Councils not resourced for public health role, says Healey

20 Jan 11
The coalition government’s proposed reforms of the NHS will leave councils ill-equipped to live up to their new public health responsibilities, shadow health secretary John Healey has warned.

By David Williams

20 January 2011

The coalition government’s proposed reforms of the NHS will leave councils ill-equipped to live up to their new public health responsibilities, shadow health secretary John Healey has warned.

Healey also said that the Health and Social Care Bill, whichwas laid before Parliament yesterday, was driven by an ideological belief in markets.

Speaking to Public Finance this afternoon, Healey said that it made sense to put councils in control of public health because of the range of services they were already responsible for.

‘The central test is, will they get the powers and resources to do the job properly?

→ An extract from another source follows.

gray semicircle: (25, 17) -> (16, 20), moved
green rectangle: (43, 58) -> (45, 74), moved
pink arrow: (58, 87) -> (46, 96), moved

There’s little in the Bill that convinces me that they can expect the powers they’ll need or the resources they’ll need.’

Healey added: ‘The fact that we have separate operational frameworks for social care, primary care and secondary care is not an encouraging sign that the government sees the importance of being able to co-ordinate effectively.’

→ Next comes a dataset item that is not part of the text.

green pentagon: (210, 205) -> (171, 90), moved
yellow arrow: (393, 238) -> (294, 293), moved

In a speech to the King’s Fund in central London today, Healey condemned the reforms set out by Health Secretary Andrew Lansley as ‘not so much patient-centred as profit-centred’.

Healey argued that the reforms were essentially Conservative, calling the Liberal Democrats ‘helpless and hapless bystanders’.

He told an audience of health policy experts that Tory ministers believe competition drives innovation, price competition results in better value, profit motivates performance, and the private sector knows best.

The shadow health secretary also argued that the general aims of the Bill were ‘sound’, but that greater involvement of GPs in commissioning, increased patient choice and extending foundation trust status did not require a more profit-driven NHS.

‘I acknowledge the ambition but I condemn this as the core philosophy,’ he said.